**WHAT THIS TASK INVOLVES**
Return all lines from the listing below in which "keys" appears.
─── PROVIDED ENTRIES
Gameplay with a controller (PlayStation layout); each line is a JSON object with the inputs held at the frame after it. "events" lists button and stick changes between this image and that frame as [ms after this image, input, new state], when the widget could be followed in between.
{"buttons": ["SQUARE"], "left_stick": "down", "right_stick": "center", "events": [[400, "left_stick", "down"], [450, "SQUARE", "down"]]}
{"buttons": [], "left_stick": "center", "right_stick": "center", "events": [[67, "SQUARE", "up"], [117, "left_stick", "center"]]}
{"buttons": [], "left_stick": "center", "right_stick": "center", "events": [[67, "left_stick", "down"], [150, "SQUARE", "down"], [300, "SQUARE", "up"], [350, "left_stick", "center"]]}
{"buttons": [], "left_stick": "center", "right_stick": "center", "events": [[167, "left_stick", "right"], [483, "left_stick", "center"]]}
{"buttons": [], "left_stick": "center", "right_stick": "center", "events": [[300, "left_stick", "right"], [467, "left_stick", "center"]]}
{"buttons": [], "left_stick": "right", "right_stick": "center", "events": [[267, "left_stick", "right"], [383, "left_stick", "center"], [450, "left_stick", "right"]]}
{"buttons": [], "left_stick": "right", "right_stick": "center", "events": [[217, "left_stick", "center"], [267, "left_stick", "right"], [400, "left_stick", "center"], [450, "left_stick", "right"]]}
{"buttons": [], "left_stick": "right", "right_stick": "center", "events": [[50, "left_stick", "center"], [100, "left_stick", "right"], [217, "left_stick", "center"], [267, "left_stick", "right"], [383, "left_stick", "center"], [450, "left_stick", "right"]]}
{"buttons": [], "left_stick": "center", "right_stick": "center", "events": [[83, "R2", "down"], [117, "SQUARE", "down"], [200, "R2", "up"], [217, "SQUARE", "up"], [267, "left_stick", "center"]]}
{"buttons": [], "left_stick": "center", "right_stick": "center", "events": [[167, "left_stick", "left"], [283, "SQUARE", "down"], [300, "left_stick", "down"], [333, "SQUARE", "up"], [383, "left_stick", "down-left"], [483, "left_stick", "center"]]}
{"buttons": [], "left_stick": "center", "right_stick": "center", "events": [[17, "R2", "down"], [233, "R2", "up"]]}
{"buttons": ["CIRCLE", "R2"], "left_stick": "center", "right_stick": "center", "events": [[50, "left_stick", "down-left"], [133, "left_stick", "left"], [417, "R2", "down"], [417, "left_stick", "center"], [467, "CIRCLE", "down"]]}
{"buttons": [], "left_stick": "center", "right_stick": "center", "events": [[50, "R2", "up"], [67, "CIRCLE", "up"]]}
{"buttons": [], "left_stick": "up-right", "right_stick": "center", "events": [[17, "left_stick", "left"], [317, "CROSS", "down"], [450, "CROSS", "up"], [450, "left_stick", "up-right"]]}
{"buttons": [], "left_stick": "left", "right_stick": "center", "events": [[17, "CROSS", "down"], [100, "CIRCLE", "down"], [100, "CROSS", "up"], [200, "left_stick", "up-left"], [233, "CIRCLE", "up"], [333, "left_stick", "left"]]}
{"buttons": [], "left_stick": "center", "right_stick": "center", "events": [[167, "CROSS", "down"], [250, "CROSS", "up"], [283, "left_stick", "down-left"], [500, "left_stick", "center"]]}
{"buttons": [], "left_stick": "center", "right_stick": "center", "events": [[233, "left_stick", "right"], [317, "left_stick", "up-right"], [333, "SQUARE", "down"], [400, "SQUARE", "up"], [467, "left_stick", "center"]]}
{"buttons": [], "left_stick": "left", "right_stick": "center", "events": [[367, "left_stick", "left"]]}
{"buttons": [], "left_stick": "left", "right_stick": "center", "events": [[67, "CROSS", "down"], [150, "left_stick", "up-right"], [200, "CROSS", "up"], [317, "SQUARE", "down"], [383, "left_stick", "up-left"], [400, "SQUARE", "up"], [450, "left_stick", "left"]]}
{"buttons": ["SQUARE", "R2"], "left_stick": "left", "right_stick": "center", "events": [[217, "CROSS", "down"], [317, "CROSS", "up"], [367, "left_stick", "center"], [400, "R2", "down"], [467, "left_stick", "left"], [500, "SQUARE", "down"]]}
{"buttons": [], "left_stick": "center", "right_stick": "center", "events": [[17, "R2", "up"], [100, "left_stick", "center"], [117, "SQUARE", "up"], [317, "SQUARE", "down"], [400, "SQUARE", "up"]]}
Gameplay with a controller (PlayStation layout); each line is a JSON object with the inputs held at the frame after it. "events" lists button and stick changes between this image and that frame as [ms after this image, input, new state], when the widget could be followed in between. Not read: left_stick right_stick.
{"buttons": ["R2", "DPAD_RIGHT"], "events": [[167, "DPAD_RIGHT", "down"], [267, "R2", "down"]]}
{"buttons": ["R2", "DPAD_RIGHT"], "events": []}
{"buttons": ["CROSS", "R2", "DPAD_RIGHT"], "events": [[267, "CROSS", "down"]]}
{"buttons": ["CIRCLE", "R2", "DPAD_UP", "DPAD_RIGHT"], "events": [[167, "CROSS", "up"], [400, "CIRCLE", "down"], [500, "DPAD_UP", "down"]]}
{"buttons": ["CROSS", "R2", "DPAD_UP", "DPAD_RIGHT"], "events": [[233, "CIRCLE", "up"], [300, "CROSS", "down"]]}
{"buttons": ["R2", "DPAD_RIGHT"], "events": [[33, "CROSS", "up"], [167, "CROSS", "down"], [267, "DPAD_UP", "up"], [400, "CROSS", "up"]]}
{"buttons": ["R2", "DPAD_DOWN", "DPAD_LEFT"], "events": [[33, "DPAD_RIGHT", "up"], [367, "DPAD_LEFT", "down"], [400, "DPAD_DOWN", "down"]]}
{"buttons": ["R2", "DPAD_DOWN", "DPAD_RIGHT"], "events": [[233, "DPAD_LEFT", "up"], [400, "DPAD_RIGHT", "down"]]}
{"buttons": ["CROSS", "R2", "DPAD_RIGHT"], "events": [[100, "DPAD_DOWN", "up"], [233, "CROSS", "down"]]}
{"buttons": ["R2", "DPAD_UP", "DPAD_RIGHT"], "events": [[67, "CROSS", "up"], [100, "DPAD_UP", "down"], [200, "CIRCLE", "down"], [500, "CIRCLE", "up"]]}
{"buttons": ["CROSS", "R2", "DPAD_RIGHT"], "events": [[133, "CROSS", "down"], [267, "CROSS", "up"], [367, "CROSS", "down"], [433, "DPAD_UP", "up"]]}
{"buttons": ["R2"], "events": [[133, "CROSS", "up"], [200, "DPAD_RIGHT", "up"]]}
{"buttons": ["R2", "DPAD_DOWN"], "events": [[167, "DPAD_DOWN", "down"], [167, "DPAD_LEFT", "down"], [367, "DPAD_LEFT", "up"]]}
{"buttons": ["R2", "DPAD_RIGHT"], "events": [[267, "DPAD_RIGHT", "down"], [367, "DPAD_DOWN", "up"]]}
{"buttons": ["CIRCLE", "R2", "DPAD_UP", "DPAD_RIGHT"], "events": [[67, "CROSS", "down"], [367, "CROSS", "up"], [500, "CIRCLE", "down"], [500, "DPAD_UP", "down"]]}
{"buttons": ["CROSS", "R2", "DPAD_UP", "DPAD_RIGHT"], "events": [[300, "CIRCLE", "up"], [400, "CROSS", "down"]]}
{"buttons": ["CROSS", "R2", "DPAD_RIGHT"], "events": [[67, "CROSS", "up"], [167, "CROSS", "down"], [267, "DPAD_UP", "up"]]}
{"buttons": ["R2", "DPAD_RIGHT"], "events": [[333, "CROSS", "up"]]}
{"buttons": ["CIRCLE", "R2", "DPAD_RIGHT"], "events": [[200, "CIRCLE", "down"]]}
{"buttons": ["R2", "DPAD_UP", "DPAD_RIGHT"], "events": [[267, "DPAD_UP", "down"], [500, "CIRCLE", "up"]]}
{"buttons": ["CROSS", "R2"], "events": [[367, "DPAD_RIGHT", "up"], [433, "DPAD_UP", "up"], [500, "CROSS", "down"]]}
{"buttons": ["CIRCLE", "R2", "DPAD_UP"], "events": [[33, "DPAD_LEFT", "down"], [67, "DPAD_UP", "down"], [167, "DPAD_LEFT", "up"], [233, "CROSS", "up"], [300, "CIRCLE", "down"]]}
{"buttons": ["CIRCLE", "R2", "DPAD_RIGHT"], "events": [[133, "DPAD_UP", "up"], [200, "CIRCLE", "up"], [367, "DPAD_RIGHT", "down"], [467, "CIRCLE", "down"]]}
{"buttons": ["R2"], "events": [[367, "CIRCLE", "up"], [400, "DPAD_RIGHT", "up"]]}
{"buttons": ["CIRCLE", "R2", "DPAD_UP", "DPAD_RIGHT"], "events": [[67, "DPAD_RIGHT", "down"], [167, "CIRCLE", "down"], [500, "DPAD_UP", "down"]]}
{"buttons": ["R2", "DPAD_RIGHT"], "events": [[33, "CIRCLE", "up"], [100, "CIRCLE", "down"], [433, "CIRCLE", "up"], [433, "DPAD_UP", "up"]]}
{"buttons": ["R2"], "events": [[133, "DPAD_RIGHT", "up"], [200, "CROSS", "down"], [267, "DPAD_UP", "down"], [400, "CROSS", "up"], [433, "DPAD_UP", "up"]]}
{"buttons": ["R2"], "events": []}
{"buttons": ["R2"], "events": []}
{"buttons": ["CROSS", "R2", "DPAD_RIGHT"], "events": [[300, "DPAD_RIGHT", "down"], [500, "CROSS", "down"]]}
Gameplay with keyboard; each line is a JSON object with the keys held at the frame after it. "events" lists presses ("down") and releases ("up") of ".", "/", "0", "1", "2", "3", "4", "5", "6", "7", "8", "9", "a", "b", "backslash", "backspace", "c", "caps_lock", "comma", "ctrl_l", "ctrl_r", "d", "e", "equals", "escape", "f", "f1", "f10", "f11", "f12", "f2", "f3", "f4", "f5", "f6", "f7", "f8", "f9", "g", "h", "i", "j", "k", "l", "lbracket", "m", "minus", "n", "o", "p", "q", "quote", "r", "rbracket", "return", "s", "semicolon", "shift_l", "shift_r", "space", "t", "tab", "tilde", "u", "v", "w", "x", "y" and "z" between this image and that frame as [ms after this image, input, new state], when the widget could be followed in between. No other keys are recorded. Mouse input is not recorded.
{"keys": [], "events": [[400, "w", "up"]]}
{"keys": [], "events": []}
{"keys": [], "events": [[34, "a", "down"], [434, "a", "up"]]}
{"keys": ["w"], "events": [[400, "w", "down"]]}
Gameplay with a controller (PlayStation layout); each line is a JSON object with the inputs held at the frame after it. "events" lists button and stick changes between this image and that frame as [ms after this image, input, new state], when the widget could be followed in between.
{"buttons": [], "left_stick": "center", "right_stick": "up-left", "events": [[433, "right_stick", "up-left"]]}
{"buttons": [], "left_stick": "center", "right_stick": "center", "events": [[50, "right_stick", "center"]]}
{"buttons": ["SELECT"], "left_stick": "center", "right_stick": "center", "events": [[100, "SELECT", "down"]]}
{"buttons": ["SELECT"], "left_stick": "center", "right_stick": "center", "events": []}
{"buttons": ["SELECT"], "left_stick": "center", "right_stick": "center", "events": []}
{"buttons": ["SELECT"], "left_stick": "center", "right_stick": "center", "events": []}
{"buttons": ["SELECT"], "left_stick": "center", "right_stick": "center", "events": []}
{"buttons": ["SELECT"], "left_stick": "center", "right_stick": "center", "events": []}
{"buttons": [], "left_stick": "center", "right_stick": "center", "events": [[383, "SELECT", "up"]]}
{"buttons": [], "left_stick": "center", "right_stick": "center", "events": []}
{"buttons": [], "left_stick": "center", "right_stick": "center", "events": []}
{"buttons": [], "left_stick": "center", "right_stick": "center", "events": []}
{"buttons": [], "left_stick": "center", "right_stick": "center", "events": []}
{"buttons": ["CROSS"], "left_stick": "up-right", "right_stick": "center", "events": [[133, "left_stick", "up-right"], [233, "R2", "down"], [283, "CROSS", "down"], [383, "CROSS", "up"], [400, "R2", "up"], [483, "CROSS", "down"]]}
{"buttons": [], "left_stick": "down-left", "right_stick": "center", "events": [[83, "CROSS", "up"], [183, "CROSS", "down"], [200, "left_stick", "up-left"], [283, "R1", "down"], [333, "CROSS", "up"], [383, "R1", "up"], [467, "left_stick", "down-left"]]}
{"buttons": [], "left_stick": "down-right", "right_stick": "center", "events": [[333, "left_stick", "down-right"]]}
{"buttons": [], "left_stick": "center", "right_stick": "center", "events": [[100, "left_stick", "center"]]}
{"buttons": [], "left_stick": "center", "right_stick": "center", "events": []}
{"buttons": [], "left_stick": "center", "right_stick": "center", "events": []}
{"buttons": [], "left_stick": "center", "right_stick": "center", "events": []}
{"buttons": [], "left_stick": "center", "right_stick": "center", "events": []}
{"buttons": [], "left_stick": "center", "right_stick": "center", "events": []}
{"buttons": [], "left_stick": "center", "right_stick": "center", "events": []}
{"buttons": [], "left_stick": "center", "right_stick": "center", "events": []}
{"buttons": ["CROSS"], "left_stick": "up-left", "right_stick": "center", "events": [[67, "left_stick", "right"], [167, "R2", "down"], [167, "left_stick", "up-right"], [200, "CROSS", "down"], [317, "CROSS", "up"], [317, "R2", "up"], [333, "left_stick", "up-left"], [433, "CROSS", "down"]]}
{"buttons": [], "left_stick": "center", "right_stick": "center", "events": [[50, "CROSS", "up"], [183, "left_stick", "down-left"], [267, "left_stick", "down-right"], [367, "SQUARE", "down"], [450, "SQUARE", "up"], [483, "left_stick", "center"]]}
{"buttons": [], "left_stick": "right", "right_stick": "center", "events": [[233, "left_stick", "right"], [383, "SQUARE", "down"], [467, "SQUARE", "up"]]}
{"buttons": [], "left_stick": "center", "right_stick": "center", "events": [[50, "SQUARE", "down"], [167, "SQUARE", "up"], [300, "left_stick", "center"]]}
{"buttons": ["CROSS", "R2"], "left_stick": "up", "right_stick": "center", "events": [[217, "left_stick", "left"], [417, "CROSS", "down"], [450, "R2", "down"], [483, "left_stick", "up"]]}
──────
**PROBLEM SOLUTION**
Gameplay with keyboard; each line is a JSON object with the keys held at the frame after it. "events" lists presses ("down") and releases ("up") of ".", "/", "0", "1", "2", "3", "4", "5", "6", "7", "8", "9", "a", "b", "backslash", "backspace", "c", "caps_lock", "comma", "ctrl_l", "ctrl_r", "d", "e", "equals", "escape", "f", "f1", "f10", "f11", "f12", "f2", "f3", "f4", "f5", "f6", "f7", "f8", "f9", "g", "h", "i", "j", "k", "l", "lbracket", "m", "minus", "n", "o", "p", "q", "quote", "r", "rbracket", "return", "s", "semicolon", "shift_l", "shift_r", "space", "t", "tab", "tilde", "u", "v", "w", "x", "y" and "z" between this image and that frame as [ms after this image, input, new state], when the widget could be followed in between. No other keys are recorded. Mouse input is not recorded.
{"keys": [], "events": [[400, "w", "up"]]}
{"keys": [], "events": []}
{"keys": [], "events": [[34, "a", "down"], [434, "a", "up"]]}
{"keys": ["w"], "events": [[400, "w", "down"]]}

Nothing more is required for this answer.